With careful planning you pick the latter. You wait till your salary drops before sending the resignation letter. You remember how a coworker got played because he dropped a two-week quit notice so you decide to tender your resignation with immediate effect. You remember the day vividly, it was a Thursday and your salary had just dropped the day before. You scheduled the email to drop by 10pm and dropped your ID and access cards with the security officer with specific instructions to keep them safe and drop them with the HR the next day.

As expected, the email caught them by surprise and by 11am on Friday, they were trying to reach you on your mobile. The HR lets you know he would like you to have an exit interview with him at your own convenience (now they care about your comfort). You agreed and a time was set.

He failed to mention that your manager would be on the call too. So the call descends into a blame game and emotional manipulation with promises to increase your pay and rank if you changed your mind. You knew it would never be the same after the stunt you just pulled so you decline and wish them well.

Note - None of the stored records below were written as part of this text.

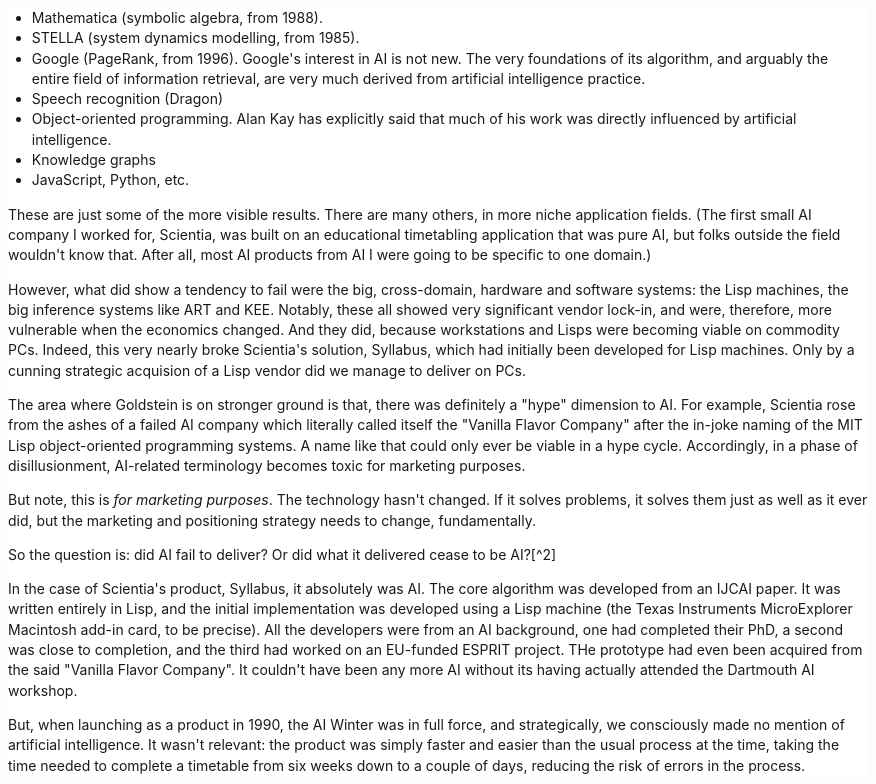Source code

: * Mathematica (symbolic algebra, from 1988). 
* STELLA (system dynamics modelling, from 1985). 
* Google (PageRank, from 1996). Google's interest in AI is not new. The very foundations 
  of its algorithm, and arguably the entire field of information retrieval, are 
  very much derived from artificial intelligence practice.
* Speech recognition (Dragon)
* Object-oriented programming. Alan Kay has explicitly said that much of his
  work was directly influenced by artificial intelligence.
* Knowledge graphs 
* JavaScript, Python, etc.

These are just some of the more visible results. There are many others, in more niche
application fields. (The first small AI company I worked for, Scientia, was built on 
an educational timetabling application that was pure AI, but folks outside the field
wouldn't know that. After all, most AI products from AI I were going to be specific to
one domain.) 

However, what did show a tendency to fail were the big, cross-domain, hardware and 
software systems: the Lisp machines, the big inference systems like ART and KEE.
Notably, these all showed very significant vendor lock-in, and were, therefore,
more vulnerable when the economics changed. And they did, because workstations
and Lisps were becoming viable on commodity PCs. Indeed, this very nearly broke
Scientia's solution, Syllabus, which had initially been developed for Lisp machines.
Only by a cunning strategic acquision of a Lisp vendor did we manage to deliver on
PCs. 

The area where Goldstein is on stronger ground is that, there was definitely a 
"hype" dimension to AI. For example, Scientia rose from the ashes of a failed 
AI company which literally called itself the "Vanilla Flavor Company" after
the in-joke naming of the MIT Lisp object-oriented programming systems. A
name like that could only ever be viable in a hype cycle. Accordingly, in
a phase of disillusionment, AI-related terminology becomes toxic for marketing
purposes. 

But note, this is *for marketing purposes*. The technology hasn't changed. If
it solves problems, it solves them just as well as it ever did, but the marketing
and positioning strategy needs to change, fundamentally.

So the question is: did AI fail to deliver? Or did what it delivered 
cease to be AI?[^2]

In the case of Scientia's product, Syllabus, it absolutely was AI. The core 
algorithm was developed from an IJCAI paper. It was written entirely in Lisp,
and the initial implementation was developed using a Lisp machine (the Texas 
Instruments MicroExplorer Macintosh add-in card, to be precise). All the 
developers were from an AI background, one had completed their PhD, a second
was close to completion, and the third had worked on an EU-funded ESPRIT 
project. THe prototype had even been acquired from the said "Vanilla Flavor Company".
It couldn't have been any more AI without its having actually attended the
Dartmouth AI workshop.

But, when launching as a product in 1990, the AI Winter was in full force, 
and strategically, we consciously made no mention of artificial intelligence.
It wasn't relevant: the product was simply faster and easier than the 
usual process at the time, taking the time needed to complete a timetable
from six weeks down to a couple of days, reducing the risk of errors in
the process.
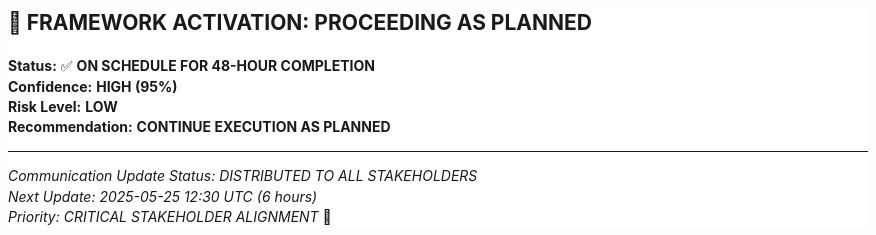 ## **🎯 FRAMEWORK ACTIVATION: PROCEEDING AS PLANNED**

**Status:** ✅ **ON SCHEDULE FOR 48-HOUR COMPLETION**  
**Confidence:** **HIGH (95%)**  
**Risk Level:** **LOW**  
**Recommendation:** **CONTINUE EXECUTION AS PLANNED**

---

*Communication Update Status: DISTRIBUTED TO ALL STAKEHOLDERS*  
*Next Update: 2025-05-25 12:30 UTC (6 hours)*  
*Priority: CRITICAL STAKEHOLDER ALIGNMENT* 📢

While unemployed, you took a stab at freelancing for a bit hoping to get some form of sustenance only to fall right back into the hands of the brothers of your former captors.

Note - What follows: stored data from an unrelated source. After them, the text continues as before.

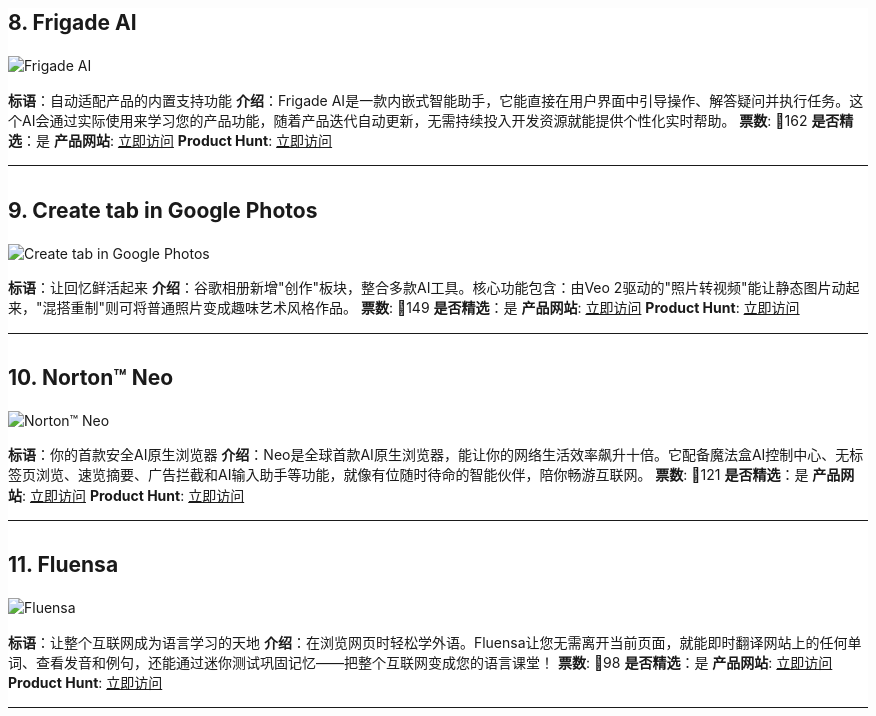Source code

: 
## 8. Frigade AI
![Frigade AI]()

**标语**：自动适配产品的内置支持功能
**介绍**：Frigade AI是一款内嵌式智能助手，它能直接在用户界面中引导操作、解答疑问并执行任务。这个AI会通过实际使用来学习您的产品功能，随着产品迭代自动更新，无需持续投入开发资源就能提供个性化实时帮助。
**票数**: 🔺162
**是否精选**：是
**产品网站**:  <a href='https://www.producthunt.com/r/KV5F2OW4XNBQFM?utm_source=www.chuhaix.com' target='_blank' rel='nofollow'>立即访问</a>
**Product Hunt**:  <a href='https://www.producthunt.com/products/frigade?utm_source=www.chuhaix.com' target='_blank' rel='nofollow'>立即访问</a>

---

## 9. Create tab in Google Photos
![Create tab in Google Photos]()

**标语**：让回忆鲜活起来
**介绍**：谷歌相册新增"创作"板块，整合多款AI工具。核心功能包含：由Veo 2驱动的"照片转视频"能让静态图片动起来，"混搭重制"则可将普通照片变成趣味艺术风格作品。
**票数**: 🔺149
**是否精选**：是
**产品网站**:  <a href='https://www.producthunt.com/r/AFE52AGEJRMEEC?utm_source=www.chuhaix.com' target='_blank' rel='nofollow'>立即访问</a>
**Product Hunt**:  <a href='https://www.producthunt.com/products/google?utm_source=www.chuhaix.com' target='_blank' rel='nofollow'>立即访问</a>

---

## 10. Norton™ Neo
![Norton™ Neo]()

**标语**：你的首款安全AI原生浏览器
**介绍**：Neo是全球首款AI原生浏览器，能让你的网络生活效率飙升十倍。它配备魔法盒AI控制中心、无标签页浏览、速览摘要、广告拦截和AI输入助手等功能，就像有位随时待命的智能伙伴，陪你畅游互联网。
**票数**: 🔺121
**是否精选**：是
**产品网站**:  <a href='https://www.producthunt.com/r/TP67HHPECVYWZR?utm_source=www.chuhaix.com' target='_blank' rel='nofollow'>立即访问</a>
**Product Hunt**:  <a href='https://www.producthunt.com/products/norton-neo?utm_source=www.chuhaix.com' target='_blank' rel='nofollow'>立即访问</a>

---

## 11. Fluensa
![Fluensa]()

**标语**：让整个互联网成为语言学习的天地
**介绍**：在浏览网页时轻松学外语。Fluensa让您无需离开当前页面，就能即时翻译网站上的任何单词、查看发音和例句，还能通过迷你测试巩固记忆——把整个互联网变成您的语言课堂！
**票数**: 🔺98
**是否精选**：是
**产品网站**:  <a href='https://www.producthunt.com/r/PNO54PLQ5EN5V6?utm_source=www.chuhaix.com' target='_blank' rel='nofollow'>立即访问</a>
**Product Hunt**:  <a href='https://www.producthunt.com/products/fluensa?utm_source=www.chuhaix.com' target='_blank' rel='nofollow'>立即访问</a>

---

You got into a contract with another Nigerian employer thinking it would be different this time because it’s not full time and you would be your own boss but this is just slavery-mini. You had hoped the freelance site’s strict laws would protect you from the madness and lack of regard for labor rights that Nigerian employers have come to embody but no, you’re right back where you started. Only this time it’s worse, there’s no one to complain to and there’s only so much the freelance site can do.

You submitted the project in good faith and they implemented your ideas without crediting your account as promised. You tried to reach out to them and their replies were as sarcastic as they were condescending.

When does it end?

Back to the present, you figure the anxiety might be related to your last job and how you were treated. The toxic work culture had you in bondage and now that you can taste a good working environment, your mind is in disbelief and braced for any form of toxicity. The feedback is now done in private and the appreciation is done in public and your roles are well defined in the company unlike how chaotic it was.

There is only so much we can do as young workers but with time, we’ll get to those positions and hopefully, we will make a change and do better.